Run TestPublicExample() in automaton_test.go.

jsonData := `
    [
      {"id": "1", "name": "website_visit", "page": "home.html", "session_id": "s1"},
      {"id": "2", "name": "website_visit", "page": "blog/post1.html", "session_id": "s1"},
      {"id": "3", "name": "website_visit", "page": "blog/post2.html", "session_id": "s1"},
      {"id": "4", "name": "website_visit", "page": "cart.html", "session_id": "s1"},
      {"id": "5", "name": "purchase", "session_id": "s1"}
    ]
`

	query := `
    // Sample Query: find all web sessions where users read blog before purchasing

         event website_visit+ where page~="blog/.*"  
    then event website_visit+ where page="cart.html" 
    then event purchase                
    group by session_id                	
`

    // Read events from JSON
    var events []AnyData
    err := json.Unmarshal([]byte(jsonData), &events)
    if err != nil {
        log.Fatalf("invalid json text: %s", err)
    }
    
    // Parse Query
    ses := parser.ParseSESQuery(query)
    
    // Run Matching
    runner := MakeRunner(ses)
    for _, event := range events {
        e := &SimpleEvent{event} // wrap your data to something that implement automaton.Event interface
        runner.Accept(e)
    }
    
    // Find matching events
    // Automatons that are in accepting state contain matching events
    if len(runner.GetAcceptingAutomatons()) == 0 {
        log.Fatalf("No accepting automatons found")
    }
    
    for _, a := range runner.GetAcceptingAutomatons() {
        fmt.Printf("Matching session: %s\n", a.groupBy) // duplicates are possible
    }

Dev Notes


Active consideration:

  • pattern matching
    • support JSONPath as attribute addresses
    • compare general functionality to RegExp and confirm parity
      • alternatives: event1{1,2} or b{2,3} (events in the set are AND)
      • any event BUT event1
    • pre-emptive runner/automaton/buffers
  • db
    • come up with a design for exploring matched sequences. After the pattern match, how can we process the sequences of events?
    • db for attributes/events
      • dynamic schema detection?
      • if the schema is known (trained) during the acceptance of events, we can re-generate the automaton to use specific types and thus make it faster (a-la JIT)
        • or at least switch to typed db (and thus improve disk space and filtering speed)

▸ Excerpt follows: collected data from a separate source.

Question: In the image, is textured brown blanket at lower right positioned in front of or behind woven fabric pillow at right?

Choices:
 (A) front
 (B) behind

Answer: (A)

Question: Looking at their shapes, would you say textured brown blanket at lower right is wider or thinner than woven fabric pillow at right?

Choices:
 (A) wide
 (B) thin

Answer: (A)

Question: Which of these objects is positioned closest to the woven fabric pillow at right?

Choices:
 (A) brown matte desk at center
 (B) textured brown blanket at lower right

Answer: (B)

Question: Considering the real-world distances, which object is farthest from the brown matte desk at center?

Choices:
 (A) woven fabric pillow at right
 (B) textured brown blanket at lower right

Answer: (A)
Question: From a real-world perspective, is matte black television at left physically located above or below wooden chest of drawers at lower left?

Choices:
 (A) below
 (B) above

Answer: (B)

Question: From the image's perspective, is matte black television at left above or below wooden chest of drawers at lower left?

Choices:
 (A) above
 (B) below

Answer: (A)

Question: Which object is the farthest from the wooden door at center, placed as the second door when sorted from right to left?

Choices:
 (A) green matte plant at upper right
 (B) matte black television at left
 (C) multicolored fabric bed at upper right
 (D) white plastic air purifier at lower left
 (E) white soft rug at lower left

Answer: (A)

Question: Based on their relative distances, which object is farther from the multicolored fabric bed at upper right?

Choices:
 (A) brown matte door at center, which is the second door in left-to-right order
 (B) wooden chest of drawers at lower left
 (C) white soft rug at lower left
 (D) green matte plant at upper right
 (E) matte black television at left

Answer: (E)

Other Ideas (need review):

  • JSONPath
  • it can collect stats per set/event and report how often it matched (even if the automaton failed) (100% matches for first set/event, then compared to that ...)

Notes:

  • all numbers are floats
  • it assumes all time stamps are in NANOSECONDS
  • it assumes events are ordered in time
  • "event a then event b" - window is calculated from the last matched event in the previous set
  • window expression can contain relative dates ("window from last week to today"). Actual dates should be resolved at run-time. However, an automaton can live for days and thus old captured events might become invalid. So the automaton should be able to confirm it's state by replaying captured events (a.Replay() *automaton). A new instance of an automaton is created and events are fed to it. The caller then may remove automatons which become invalid due to relative window values.